Search code examples
stringsplitluastrsplit

Lua split string considering nil entry


str = "cat,dog,,horse"
for word in string.gmatch(str, "([^,'',%s]+)") do
    print(word)
end

This code outputs the following.

cat
dog
horse

I want to consider nil entry as well and want to have the following output.

cat
dog
nil
horse

How can this be done? Could someone please point out?


Solution

  • A few things:

    • nil ~= "". You probably want the empty string rather than nil here. It is however trivial to convert one into the other, so I'll be using the empty string in the following code.
    • You don't need the parentheses around the gmatch pattern. If there are no "captures" (parentheses), the entire pattern is implicitly captured.
    • I'm rather confused about the intent of your pattern. You're matching sequences of one or more non-(whitespace, comma, or single quote) characters; that is, you're splitting on all of whitespace, commata, and single quotes. For some reason, you also have ' and , twice in the character class; just once suffices. I'll be assuming you want to split by ,.

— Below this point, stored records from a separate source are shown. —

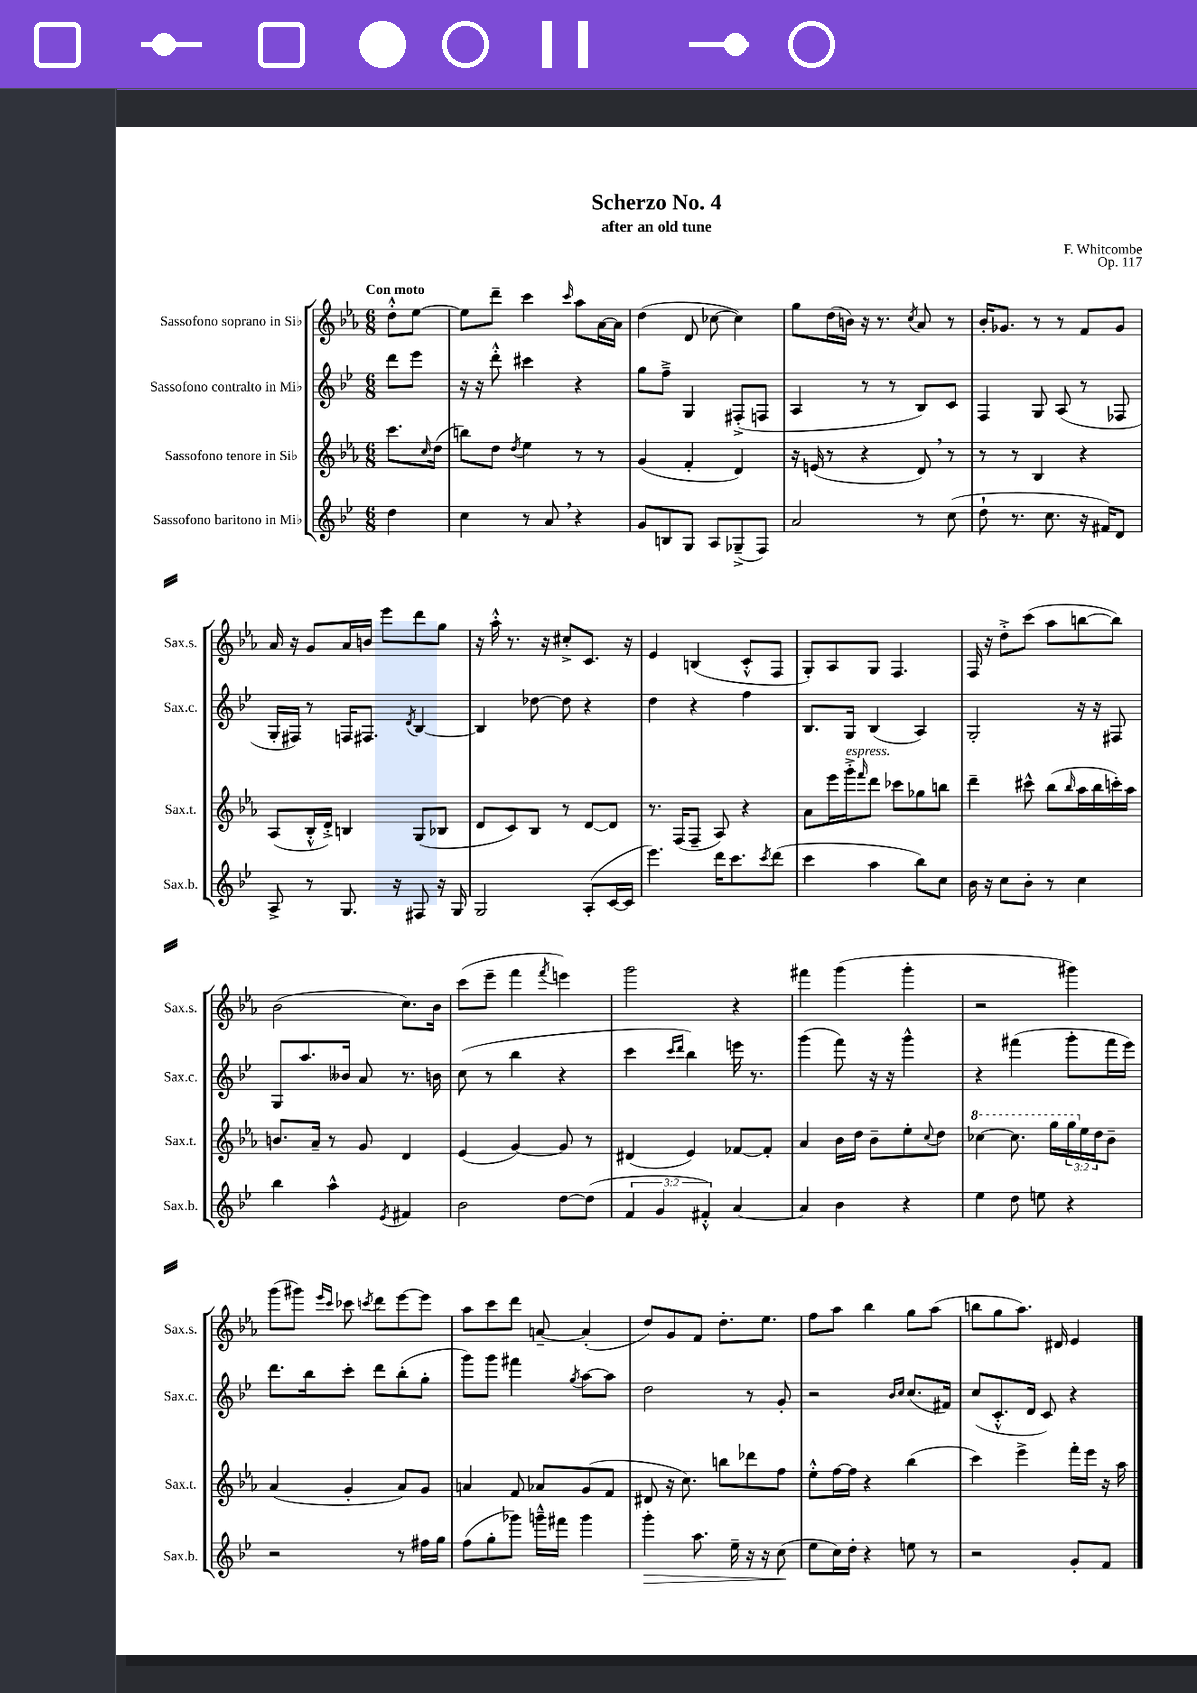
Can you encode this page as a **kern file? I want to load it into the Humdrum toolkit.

**kern	**dynam	**kern	**kern	**kern
*part4	*part4	*part3	*part2	*part1
*staff4	*staff4	*staff3	*staff2	*staff1
*I"Sassofono baritono in Mi♭	*	*I"Sassofono tenore in Si♭	*I"Sassofono contralto in Mi♭	*I"Sassofono soprano in Si♭
*I'Sax.b.	*	*I'Sax.t.	*I'Sax.c.	*I'Sax.s.
*clefG2	*	*clefG2	*clefG2	*clefG2
*k[b-e-]	*	*k[b-e-a-]	*k[b-e-]	*k[b-e-a-]
*M6/8	*	*M6/8	*M6/8	*M6/8
=	=	=	=	=
!	!	!	!	!LO:TX:a:B:t=Con moto
4dd\	.	8.ccc\L	8ddd\L	8dd'^^\L
.	.	.	8eee-\J	[8ee-\J
.	.	16qqcc/	.	.
.	.	(16dd\Jk	.	.
=1	=1	=1	=1	=1
4cc\	.	8bbn\L)	16r	8ee-\L]
.	.	.	16r	.
.	.	8dd\J	8ddd'^^\	8ddd~\J
.	.	8qdd/	.	.
8r	.	4ee-\	4ccc#X\	4ccc\
8a,/	.	.	.	.
.	.	.	.	16qqccc/
4r	.	8r	4r	8aa-\L
.	.	8r	.	[16a-\L
.	.	.	.	16a-\JJ]
=2	=2	=2	=2	=2
8g/L	.	(4g/	8gg\L	(4dd\
8Bn/	.	.	8ff~^\J	.
8G/J	.	4f'/	4G/	8d/
8A/L	.	.	.	[8cc-X\
(8G-X~^/	.	4d/)	(8F#X'^/L	4cc-\])
8F/J)	.	.	8Fn/J	.
=3	=3	=3	=3	=3
2a/	.	16r	4A/	8gg\L
.	.	(16en/	.	.
.	.	8r	.	(16dd\L
.	.	.	.	16bn\JJ)
.	.	4r	8r	16r
.	.	.	.	8.r
.	.	.	8r	.
.	.	.	.	8qcc/
8r	.	8d,/)	8B-/L)	8a-/
(8cc\	.	8r	8c/J	8r
=4	=4	=4	=4	=4
8dd`\	.	8r	4F/	16b-'/KL
.	.	.	.	8.g-X/J
8.r	.	8r	.	.
.	.	4B-/	8G/	8r
8.cc\	.	.	.	.
.	.	.	(8A/	8r
16r	.	4r	8r	8f/L
16f#X/KL)	.	.	.	.
8d/J	.	.	8F-X/	8g-/J
!!LO:LB:g=z
=5	=5	=5	=5	=5
8A^/	.	(8A-/L	16G'/LL	16a-/
.	.	.	16F#X/JJ)	16r
8r	.	16B-'^^/L	8r	8g/L
.	.	16d'^/JJ)	.	.
8.G/	.	4Bn/	16Fn/KL	16a-/L
.	.	.	8.F#X/J	16bn/JJ
.	.	.	.	8eee-\L
16r	.	.	.	.
.	.	.	8qd/	.
8F#X/	.	(8G/L	[4B-/	8ddd\
16r	.	8B-X/J	.	8gg\J
16G/	.	.	.	.
=6	=6	=6	=6	=6
2G/	.	8d/L	4B-/]	16r
.	.	.	.	16aa-'^^\
.	.	8c/)	.	8.r
.	.	8B-/J	[8dd-X\	.
.	.	.	.	16r
.	.	8r	8dd-\]	8cc#X'^/L
(8A'/L	.	[8d/L	4r	8.c/J
[16c/L	.	8d/J]	.	.
16c/JJ]	.	.	.	16r
=7	=7	=7	=7	=7
4.eee-\)	.	8.r	4dd\	4e-/
.	.	(16F/KL	.	.
.	.	8F~/J	4r	(4Bn/
16ddd\KL	.	8A-/)	.	.
8.ccc\	.	.	.	.
.	.	4r	4ff\	8c'^^/L
8qccc/	.	.	.	.
(8ddd\J	.	.	.	8F/J
=8	=8	=8	=8	=8
4ccc\	.	8a-\L	8.B-/L	8G'/L)
.	.	16eee-\L	.	8A-/
!	!	!LO:TX:a:i:t=espress.	!	!
.	.	16ggg'^\J	16G/Jk	.
.	.	16qqfff/	.	.
4aa\	.	8ddd\J	(4B-/	8G/J
.	.	8ccc-X\L	.	4.F/
8bb-\L)	.	8gg-X\	4A/)	.
8cc\J	.	8bbn\J	.	.
=9	=9	=9	=9	=9
16b-\	.	4ddd~\	2G'/	16F/
16r	.	.	.	16r
8cc\L	.	.	.	8dd'^\L
8b-'\J	.	8ccc#X^^\	.	(8ccc\J
8r	.	(8bb-\L	.	8aa-\L
.	.	16qqbb-/	.	.
4cc\	.	16aa-\L	16r	[8bbn\
.	.	16bb-\	16r	.
.	.	16cccn'\)	8F#X/	8bb\J])
.	.	16aa-\JJ	.	.
!!LO:LB:g=z
=10	=10	=10	=10	=10
4bb-\	.	8.bn/L	8G/L	(2b-\
.	.	.	8.aa/	.
.	.	16a-~/Jk	.	.
4aa^^\	.	8r	.	.
.	.	.	16b--X/Jk	.
.	.	8g/	8a/	.
8qe-/	.	.	.	.
4f#X/	.	4d/	8.r	8.cc\L)
.	.	.	16bn\	16b-\Jk
=11	=11	=11	=11	=11
2b-\	.	(4e-/	(8cc\	(8ccc\L
.	.	.	8r	8eee-~\J
.	.	[4g/)	4bb-\	4fff\
.	.	.	.	8qfff/
[8dd\L	.	8g/]	4r	4eeen\)
(8dd\J]	.	8r	.	.
=12	=12	=12	=12	=12
6f/	.	(4d#X/	4ccc\	2ggg\
6g/	.	.	.	.
.	.	.	16qqccc/LL	.
.	.	.	16qqddd/JJ	.
.	.	4e-/)	4bb-\)	.
6f#X'^^/)	.	.	.	.
[4a/	.	[8f-X/L	16eeen\	4r
.	.	.	8.r	.
.	.	8f-'/J]	.	.
=13	=13	=13	=13	=13
4a/]	.	4a-/	(4ggg\	4fff#X\
4b-\	.	16b-\LL	8fff\)	(4ggg\
.	.	16dd\JJ	.	.
.	.	8b-~\L	16r	.
.	.	.	16r	.
4r	.	8ee-'\	4ggg^^\	4ggg'\
.	.	8qqcc/	.	.
.	.	8dd\J	.	.
=14	=14	=14	=14	=14
*	*	*8va	*	*
4ee-\	.	[4ccc-X\	4r	2r
8dd\	.	8.ccc-\]	(4fff#X\	.
8een\	.	.	.	.
.	.	16ggg\LL	.	.
4r	.	24ggg\	8ggg'\L	4ggg#X\)
*	*	*X8va	*	*
.	.	24ee-\	.	.
.	.	24dd\J	.	.
.	.	8b-~\J	16fff#\L	.
.	.	.	16eee-\JJ)	.
!!LO:LB:g=z
=15	=15	=15	=15	=15
2r	.	(4a-/	8.ddd\L	(8ggg\L
.	.	.	.	8ggg#X\J)
.	.	.	16bb-\k	.
.	.	.	.	16qqeee-/LL
.	.	.	.	16qqccc/JJ
.	.	4g'/	8ccc'\J	8ccc-X\
.	.	.	.	8qcccn/
.	.	.	8ddd\L	8ddd\L
8r	.	8a-/L)	(8bb-'\	[8eee-\
16ff#X\LL	.	8g/J	8gg'\J	8eee-\J]
16gg\JJ	.	.	.	.
=16	=16	=16	=16	=16
(8ff\L	.	4an/	8ggg\L)	8aa-\L
8gg'\	.	.	8ggg\J	8ccc\
8ggg-X\J)	.	8f/	4fff#X\	8ddd\J
16gggn~^^\LL	.	8a-X/L	.	[8an~/
16fff#X\JJ	.	.	.	.
.	.	.	8qgg/	.
4ggg\	.	(8g/	[8aa\L	(4a'/]
.	.	8f/J	8aa\J]	.
=17	=17	=17	=17	=17
!	!LO:HP:b	!	!	!
4ggg'\	>	8d#X/	2dd\	8dd/L)
.	.	16r	.	8g/
.	.	8.cc\)	.	.
8.aa\	.	.	.	8f/J
.	.	8bbn\L	.	8.dd'\L
16ee-~\	.	.	.	.
16r	.	8ddd-X\	8r	.
16r	.	.	.	8.ee-\J
(8cc\	.	8ff\J	8g'/	.
.	]	.	.	.
=18	=18	=18	=18	=18
8ee-\L	.	8ee-'^^\L	2r	8ff\L
16cc\L)	.	[16ff\L	.	8aa-\J
16dd'\JJ	.	16ff\JJ]	.	.
4r	.	4r	.	4bb-\
.	.	.	16qqb-/LL	.
.	.	.	16qqcc/JJ	.
8een\	.	(4bb-\	(8.cc/L	8gg\L
8r	.	.	.	(8aa-\J
.	.	.	16f#X/Jk)	.
=19	=19	=19	=19	=19
2r	.	4ccc\)	(8cc/L	8bbn\L
.	.	.	8.c'^^/	8gg\
.	.	4eee-^\	.	8.aa-\J)
.	.	.	16d/Jk	.
.	.	.	8c/)	.
.	.	.	.	16d#X/
8g'/L	.	16fff'\LL	4r	4e-/
.	.	16eee-\JJ	.	.
8f/J	.	16r	.	.
.	.	16aa-\	.	.
==	==	==	==	==
*-	*-	*-	*-	*-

    The issue is that currently your pattern uses the + (one or more) quantifier when you want * (zero or more). Just using * works completely fine on Lua 5.4:

    Lua 5.4.4  Copyright (C) 1994-2022 Lua.org, PUC-Rio
    > local str = "cat,dog,,horse"; for word in str:gmatch"[^,]*" do print(word) end
    cat
    dog
    
    horse
    

    However, there is an issue when you try to run that same code on LuaJIT: It will produce seemingly random empty strings rather than only producing an empty string for two consecutive delimiters (this could be seen as "technically correct" since the empty string is a match for *, but I see it as a violation of the greediness of *). One solution is to require each match to end with a delimiter, appending a delimiter, and matching everything but the delimiter:

    LuaJIT 2.1.0-beta3 -- Copyright (C) 2005-2017 Mike Pall. http://luajit.org/
    JIT: ON SSE2 SSE3 SSE4.1 AMD BMI2 fold cse dce fwd dse narrow loop abc sink fuse
    > local str = "cat,dog,,horse"; for word in (str .. ","):gmatch("(.-),") do print(word) end
    cat
    dog
    
    horse
    

    A third option would be to split manually using repeated calls to string.find. Here's the utility I wrote myself for that:

    function spliterator(str, delim, plain)
        assert(delim ~= "")
        local last_delim_end = 0
    
        -- Iterator of possibly empty substrings between two matches of the delimiter
        -- To exclude empty strings, filter the iterator or use `:gmatch"[...]+"` instead
        return function()
            if not last_delim_end then
                return
            end
    
            local delim_start, delim_end = str:find(delim, last_delim_end + 1, plain)
            local substr
            if delim_start then
                substr = str:sub(last_delim_end + 1, delim_start - 1)
            else
                substr = str:sub(last_delim_end + 1)
            end
            last_delim_end = delim_end
            return substr
        end
    end
    

    The usage in this example would be

    for word in spliterator("cat,dog,,horse", ",") do print(word) end
    

    Whether you want to add this to the string table, keep it in a local variable or perhaps a required string util module is up to you.